If you are good at what you do and are truly the best of the best, you will easily stand out to your leadership.  Your leadership will put you in positions to be successful, put you in for awards, help you achieve SrA Below-the-Zone or other professional goals, and the rest should fall into place.  At that point it is a matter of seeking mentorship from everyone you trust and respect, listening to their advice, and incorporating them into your daily life.  Work hard on every aspect of your application (AFOQT, LOR, interview, etc), and like I said, the rest should fall into place.  If you don't get accepted the first time, try again.  Failure is something that has matured and developed me into the person and leader I am today.

It is hard to gauge the importance of your degree without knowing what you are aiming for.  I don't think the major alone makes a difference on your board score.  I believe every aspect of the strongest packages are formulated along a common purpose or goal.  If you have a non-tech degree and want a job in space, you may have a harder time defining your purpose.  If your goal is to serve your country as an officer in any field, your degree will apply or meet the requirement just like any other.  GPA is probably more important than your major.

The last little bit of advice I will throw in is to be yourself.  Never lose sight of who you are because you have a goal and are competing with your peers.  Be a good person, be respectable, and be an example.  The will carry you much farther than an undeserved SrA BTZ stripe.


Q:  Does anyone know the process of being one year away from obtaining your bachelor's and applying.  Is it a waiver and how many classes is considered a year?

A:  Air Force Instruction (AFI) 36-2013 states: 

3.2. Eligibility requirements for Officer Training School (OTS).  OTS applicants must:

3.2.2. Have earned a baccalaureate degree or higher or must meet one of the following conditions: Is within 365 days of graduation from a college or university that is regionally or nationally accredited and is listed in the Integrated Postsecondary Education Data System located on the website, maintained by the U.S. Department of Education, National Center for Education Statistics.

When you apply, you will need to upload your official transcripts to prove you are within 365 days of graduating.  I think the way they verify this is based on the number of credits you have toward your degree.  If you are in a four year 120 credit program, 90 credits would be within 365 days as long as you stay on track.  If you don't stay on track and can't finish your degree within one year of completion, you will risk losing your slot to OTS.

The key to this would be communication with the AFRS staff.  I would make yourself a conservative projected schedule for class completion and apply when you are safe to apply.  I would hate to be in the situation where you are scrambling to get your degree done right before you leave for OTS.  Whatever you do, just be sure you talk to the staff (Rose) to know you are safe.  They will have other information I do not have, if applicable, because I never went through this (my degree was conferred).
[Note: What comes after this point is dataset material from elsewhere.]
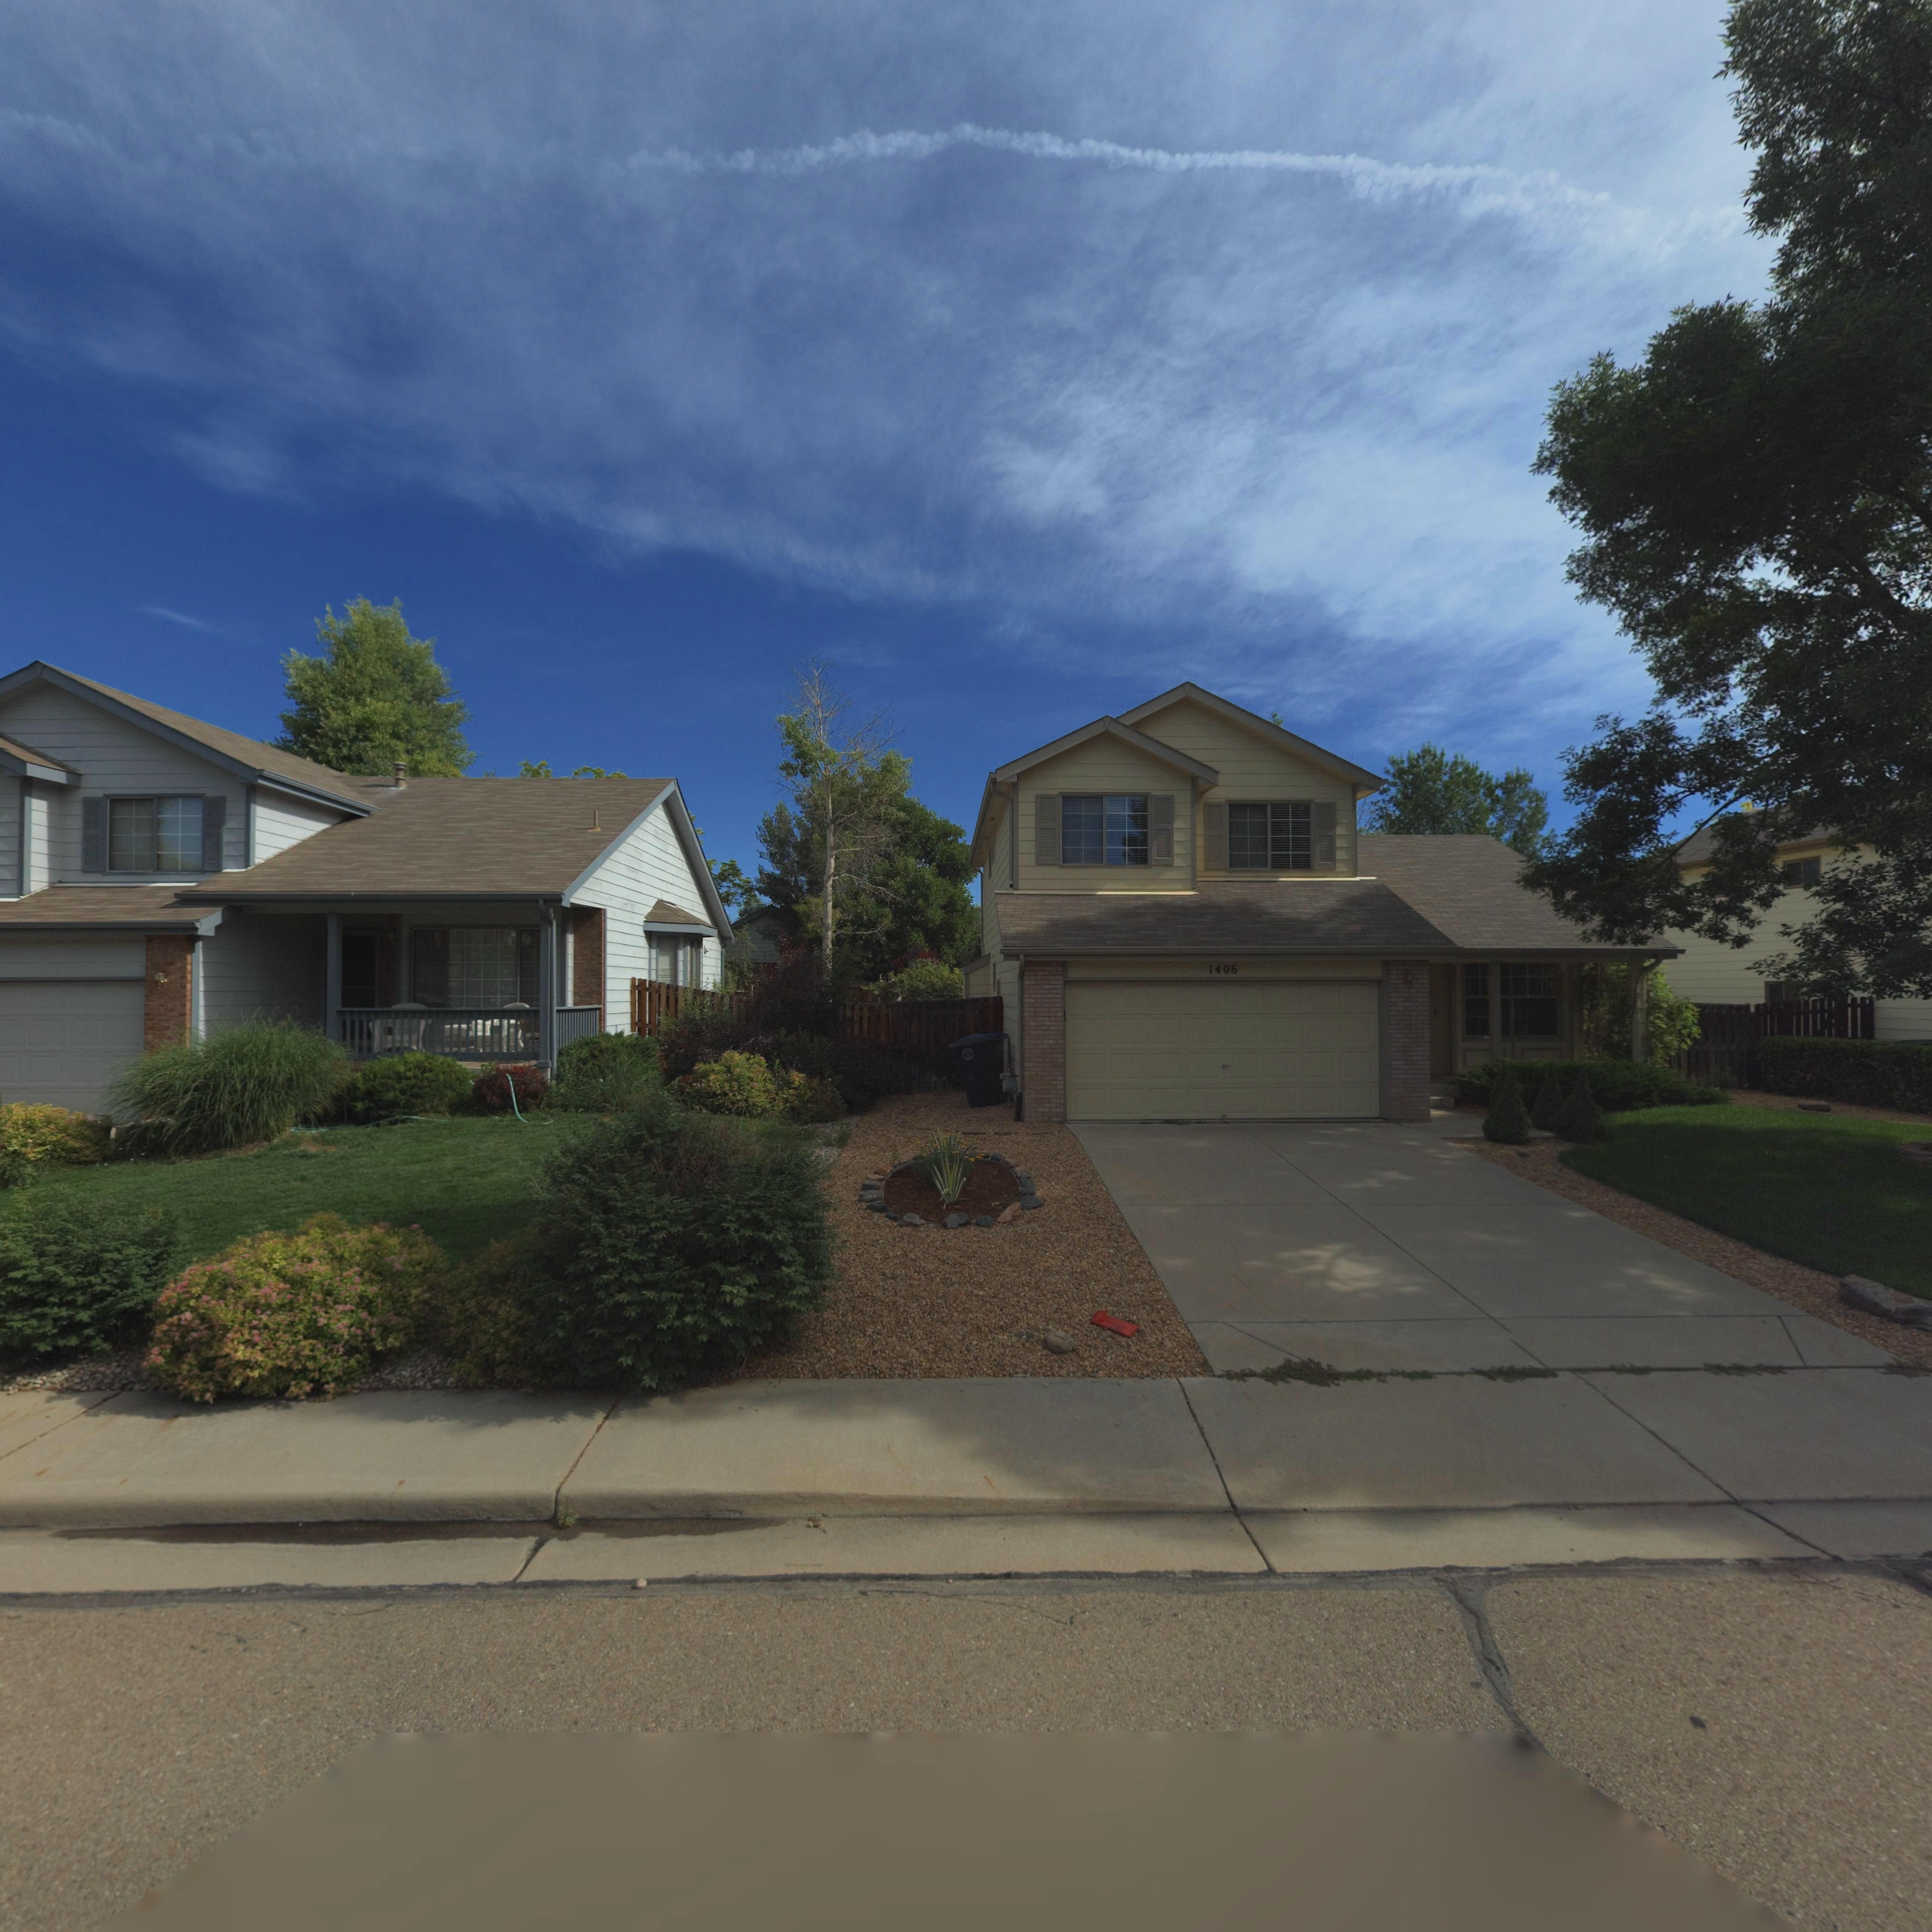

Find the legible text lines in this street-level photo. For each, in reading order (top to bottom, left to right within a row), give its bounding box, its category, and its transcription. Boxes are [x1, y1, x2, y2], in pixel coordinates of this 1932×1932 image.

Q:  Sir, I am filling out my Form 56 and I could not remember the details of a traffic I had several years ago.  Do I absolutely have to put that in there?  I requested my driving record from the DMV but it only shows information from last three years.  Please advise.  Thank you!

A:  The big picture is the board wants to get a feel for who you are, so include what you need to include to tell them who you are.  For your situation it will depend on what the traffic incident was.  If it was just a minor ticket it is up to you, but if it was a major accident or a DUI I would definitely include.  If you don't have all of the details, just use your best estimate and provide as much information as you can.  Whatever you do, just ask yourself if you are doing the right thing or misleading the board.  If you consider yourself good to go, you should be good to go.  At some point it is a matter of integrity.